(EXERCISE MATERIAL Opens)

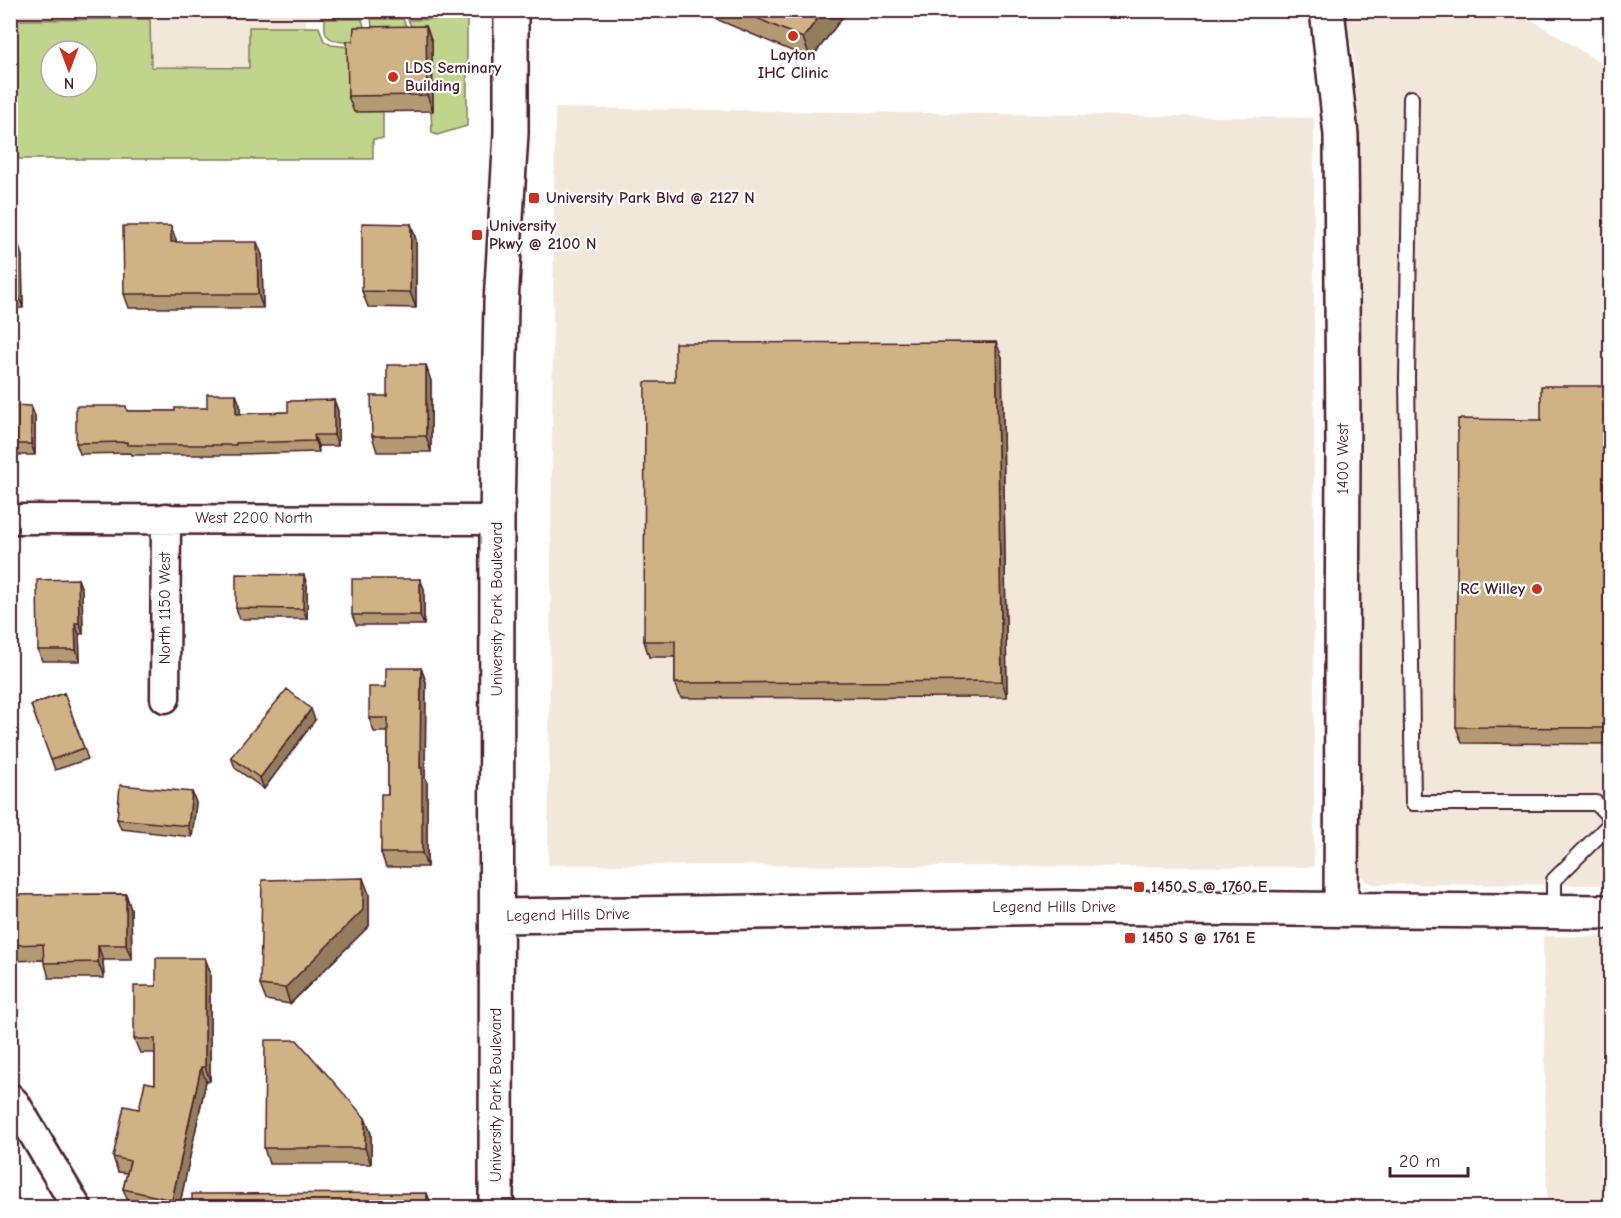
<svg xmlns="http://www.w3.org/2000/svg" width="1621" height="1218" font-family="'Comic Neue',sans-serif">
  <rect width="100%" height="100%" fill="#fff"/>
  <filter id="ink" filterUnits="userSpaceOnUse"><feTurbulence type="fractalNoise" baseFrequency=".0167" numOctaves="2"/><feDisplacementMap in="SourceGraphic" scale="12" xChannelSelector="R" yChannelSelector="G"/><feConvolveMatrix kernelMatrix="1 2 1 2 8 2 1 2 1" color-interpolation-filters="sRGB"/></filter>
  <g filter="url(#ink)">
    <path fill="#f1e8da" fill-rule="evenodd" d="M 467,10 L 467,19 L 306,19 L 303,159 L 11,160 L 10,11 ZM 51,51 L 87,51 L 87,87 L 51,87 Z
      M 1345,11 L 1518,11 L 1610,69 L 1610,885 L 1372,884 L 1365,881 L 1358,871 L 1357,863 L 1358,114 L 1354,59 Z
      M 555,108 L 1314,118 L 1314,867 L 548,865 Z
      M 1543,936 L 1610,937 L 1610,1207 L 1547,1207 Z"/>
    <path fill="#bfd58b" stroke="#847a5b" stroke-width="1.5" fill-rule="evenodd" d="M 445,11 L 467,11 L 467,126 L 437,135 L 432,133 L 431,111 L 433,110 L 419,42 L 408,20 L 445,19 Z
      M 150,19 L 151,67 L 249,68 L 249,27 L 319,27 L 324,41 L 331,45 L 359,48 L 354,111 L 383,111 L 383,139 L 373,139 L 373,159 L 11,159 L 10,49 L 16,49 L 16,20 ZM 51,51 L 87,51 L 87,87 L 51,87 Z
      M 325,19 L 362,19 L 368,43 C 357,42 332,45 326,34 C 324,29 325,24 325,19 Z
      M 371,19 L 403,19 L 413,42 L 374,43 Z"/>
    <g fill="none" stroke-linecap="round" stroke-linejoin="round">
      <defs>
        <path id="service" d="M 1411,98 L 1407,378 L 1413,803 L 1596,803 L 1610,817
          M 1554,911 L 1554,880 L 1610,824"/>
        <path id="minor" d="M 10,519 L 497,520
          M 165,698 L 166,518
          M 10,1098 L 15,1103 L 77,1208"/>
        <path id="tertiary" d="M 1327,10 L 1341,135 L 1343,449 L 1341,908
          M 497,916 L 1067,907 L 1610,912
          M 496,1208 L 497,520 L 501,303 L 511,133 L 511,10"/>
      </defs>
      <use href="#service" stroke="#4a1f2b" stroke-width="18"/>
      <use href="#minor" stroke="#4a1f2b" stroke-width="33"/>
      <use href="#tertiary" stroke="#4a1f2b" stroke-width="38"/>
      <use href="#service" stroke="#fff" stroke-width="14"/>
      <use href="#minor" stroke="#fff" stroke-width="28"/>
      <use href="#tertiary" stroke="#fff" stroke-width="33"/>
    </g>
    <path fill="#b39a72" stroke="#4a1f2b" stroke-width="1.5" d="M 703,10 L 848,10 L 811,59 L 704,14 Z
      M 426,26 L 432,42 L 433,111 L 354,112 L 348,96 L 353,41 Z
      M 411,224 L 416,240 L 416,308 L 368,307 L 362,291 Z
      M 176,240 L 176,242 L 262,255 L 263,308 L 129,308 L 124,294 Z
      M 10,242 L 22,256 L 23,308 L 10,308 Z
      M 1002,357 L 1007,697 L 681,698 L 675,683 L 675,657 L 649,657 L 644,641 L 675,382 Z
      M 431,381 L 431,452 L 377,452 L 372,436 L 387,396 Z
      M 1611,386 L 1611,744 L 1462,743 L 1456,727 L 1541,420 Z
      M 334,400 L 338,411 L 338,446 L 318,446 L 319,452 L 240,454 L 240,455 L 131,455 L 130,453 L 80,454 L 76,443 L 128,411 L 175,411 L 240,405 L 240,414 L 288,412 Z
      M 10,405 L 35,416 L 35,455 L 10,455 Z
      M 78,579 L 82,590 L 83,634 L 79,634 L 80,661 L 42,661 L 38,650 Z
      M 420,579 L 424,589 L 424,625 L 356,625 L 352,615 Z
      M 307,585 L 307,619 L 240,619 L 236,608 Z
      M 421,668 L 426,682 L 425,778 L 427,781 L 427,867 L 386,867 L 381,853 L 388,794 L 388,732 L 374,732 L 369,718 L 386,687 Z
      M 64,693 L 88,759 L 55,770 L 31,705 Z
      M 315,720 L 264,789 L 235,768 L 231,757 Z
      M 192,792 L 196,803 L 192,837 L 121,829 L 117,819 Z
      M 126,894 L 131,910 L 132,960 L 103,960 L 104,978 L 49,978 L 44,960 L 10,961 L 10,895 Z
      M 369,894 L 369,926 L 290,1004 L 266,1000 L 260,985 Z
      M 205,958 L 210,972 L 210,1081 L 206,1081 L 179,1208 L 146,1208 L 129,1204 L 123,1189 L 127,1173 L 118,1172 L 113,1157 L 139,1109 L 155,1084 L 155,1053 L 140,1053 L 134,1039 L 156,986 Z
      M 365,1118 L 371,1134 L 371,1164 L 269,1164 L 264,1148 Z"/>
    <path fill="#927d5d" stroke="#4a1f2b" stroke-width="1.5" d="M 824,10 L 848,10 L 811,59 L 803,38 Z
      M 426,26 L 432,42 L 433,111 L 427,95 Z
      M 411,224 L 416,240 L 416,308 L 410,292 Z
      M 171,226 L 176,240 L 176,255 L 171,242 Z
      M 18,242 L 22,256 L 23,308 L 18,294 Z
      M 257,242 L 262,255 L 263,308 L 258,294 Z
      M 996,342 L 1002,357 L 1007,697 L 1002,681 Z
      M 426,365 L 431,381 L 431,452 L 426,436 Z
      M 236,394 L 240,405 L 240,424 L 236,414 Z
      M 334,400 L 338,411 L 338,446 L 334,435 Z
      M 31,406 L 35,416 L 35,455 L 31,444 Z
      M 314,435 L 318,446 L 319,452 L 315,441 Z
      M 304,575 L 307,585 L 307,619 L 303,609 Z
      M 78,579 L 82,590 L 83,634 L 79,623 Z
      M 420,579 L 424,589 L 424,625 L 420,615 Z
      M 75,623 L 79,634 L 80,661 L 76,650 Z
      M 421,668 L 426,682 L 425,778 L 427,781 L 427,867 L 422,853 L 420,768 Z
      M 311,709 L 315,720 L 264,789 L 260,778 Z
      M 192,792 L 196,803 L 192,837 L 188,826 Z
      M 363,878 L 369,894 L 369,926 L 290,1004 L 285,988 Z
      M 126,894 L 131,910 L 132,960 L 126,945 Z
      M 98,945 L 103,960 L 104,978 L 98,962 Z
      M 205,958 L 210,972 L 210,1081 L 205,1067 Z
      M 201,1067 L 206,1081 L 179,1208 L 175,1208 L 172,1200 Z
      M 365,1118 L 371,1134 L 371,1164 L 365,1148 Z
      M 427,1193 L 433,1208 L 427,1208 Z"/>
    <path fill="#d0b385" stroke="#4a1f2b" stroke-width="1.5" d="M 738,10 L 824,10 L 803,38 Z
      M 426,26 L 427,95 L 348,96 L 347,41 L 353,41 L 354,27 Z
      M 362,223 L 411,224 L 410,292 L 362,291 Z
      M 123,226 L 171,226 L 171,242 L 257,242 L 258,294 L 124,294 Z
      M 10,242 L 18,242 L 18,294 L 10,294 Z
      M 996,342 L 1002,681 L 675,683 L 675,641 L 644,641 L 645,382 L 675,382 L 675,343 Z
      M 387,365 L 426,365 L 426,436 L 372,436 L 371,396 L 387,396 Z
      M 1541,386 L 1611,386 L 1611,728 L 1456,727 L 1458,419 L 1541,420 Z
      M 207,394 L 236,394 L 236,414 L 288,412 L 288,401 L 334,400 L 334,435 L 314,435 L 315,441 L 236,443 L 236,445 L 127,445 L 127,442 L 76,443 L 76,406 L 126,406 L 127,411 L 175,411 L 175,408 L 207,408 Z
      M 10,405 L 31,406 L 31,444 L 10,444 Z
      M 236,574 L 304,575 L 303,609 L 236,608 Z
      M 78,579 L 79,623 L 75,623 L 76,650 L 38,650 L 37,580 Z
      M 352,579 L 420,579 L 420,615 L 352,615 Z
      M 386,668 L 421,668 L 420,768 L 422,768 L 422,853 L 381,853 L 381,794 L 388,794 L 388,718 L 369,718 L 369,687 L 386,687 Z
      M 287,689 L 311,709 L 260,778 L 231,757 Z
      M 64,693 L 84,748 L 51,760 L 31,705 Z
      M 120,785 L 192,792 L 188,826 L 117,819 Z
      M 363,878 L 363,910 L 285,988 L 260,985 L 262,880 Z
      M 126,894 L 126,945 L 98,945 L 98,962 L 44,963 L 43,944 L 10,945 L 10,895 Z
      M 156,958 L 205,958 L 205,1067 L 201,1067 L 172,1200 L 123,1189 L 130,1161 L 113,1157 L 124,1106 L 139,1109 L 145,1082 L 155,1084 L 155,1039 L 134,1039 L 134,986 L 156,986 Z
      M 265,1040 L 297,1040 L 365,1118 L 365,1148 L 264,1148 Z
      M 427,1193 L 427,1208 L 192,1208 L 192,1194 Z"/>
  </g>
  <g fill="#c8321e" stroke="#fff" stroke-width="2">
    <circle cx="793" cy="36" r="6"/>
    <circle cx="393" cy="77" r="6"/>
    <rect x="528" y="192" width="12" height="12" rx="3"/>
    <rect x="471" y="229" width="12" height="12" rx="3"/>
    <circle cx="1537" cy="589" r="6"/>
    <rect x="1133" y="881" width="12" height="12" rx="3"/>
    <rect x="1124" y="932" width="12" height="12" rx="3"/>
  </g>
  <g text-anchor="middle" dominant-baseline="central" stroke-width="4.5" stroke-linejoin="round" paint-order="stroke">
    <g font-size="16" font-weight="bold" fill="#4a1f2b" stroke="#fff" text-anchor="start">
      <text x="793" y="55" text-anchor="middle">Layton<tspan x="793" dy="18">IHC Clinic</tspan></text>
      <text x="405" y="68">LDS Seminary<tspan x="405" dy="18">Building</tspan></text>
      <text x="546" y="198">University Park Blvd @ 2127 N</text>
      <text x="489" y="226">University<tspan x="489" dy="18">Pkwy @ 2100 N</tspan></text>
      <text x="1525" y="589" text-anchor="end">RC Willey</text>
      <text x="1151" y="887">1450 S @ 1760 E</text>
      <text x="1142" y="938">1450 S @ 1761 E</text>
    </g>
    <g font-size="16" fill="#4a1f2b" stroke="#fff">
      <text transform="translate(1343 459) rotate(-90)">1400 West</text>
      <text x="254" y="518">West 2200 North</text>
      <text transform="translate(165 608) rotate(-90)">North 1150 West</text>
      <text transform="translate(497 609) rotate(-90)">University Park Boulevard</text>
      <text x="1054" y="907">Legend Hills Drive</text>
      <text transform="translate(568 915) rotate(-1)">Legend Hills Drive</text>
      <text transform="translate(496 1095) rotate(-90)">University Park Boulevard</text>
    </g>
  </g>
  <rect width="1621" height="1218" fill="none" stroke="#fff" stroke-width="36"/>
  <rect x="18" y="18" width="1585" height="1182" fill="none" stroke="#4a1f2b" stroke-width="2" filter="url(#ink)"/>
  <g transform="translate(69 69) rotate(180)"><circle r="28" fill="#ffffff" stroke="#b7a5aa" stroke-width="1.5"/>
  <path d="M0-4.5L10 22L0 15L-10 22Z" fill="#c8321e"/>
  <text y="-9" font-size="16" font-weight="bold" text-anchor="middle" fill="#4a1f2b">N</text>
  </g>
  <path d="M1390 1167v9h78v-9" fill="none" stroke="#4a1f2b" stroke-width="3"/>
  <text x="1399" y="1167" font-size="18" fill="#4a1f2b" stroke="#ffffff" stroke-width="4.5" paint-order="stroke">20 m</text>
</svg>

(EXERCISE MATERIAL Closes)

* _YOUR ASSIGNMENT_: Reproduce each line of the records in which the string "weight" appears.

* _EXERCISE ANSWER_:
    <g font-size="16" font-weight="bold" fill="#4a1f2b" stroke="#fff" text-anchor="start">
  <text y="-9" font-size="16" font-weight="bold" text-anchor="middle" fill="#4a1f2b">N</text>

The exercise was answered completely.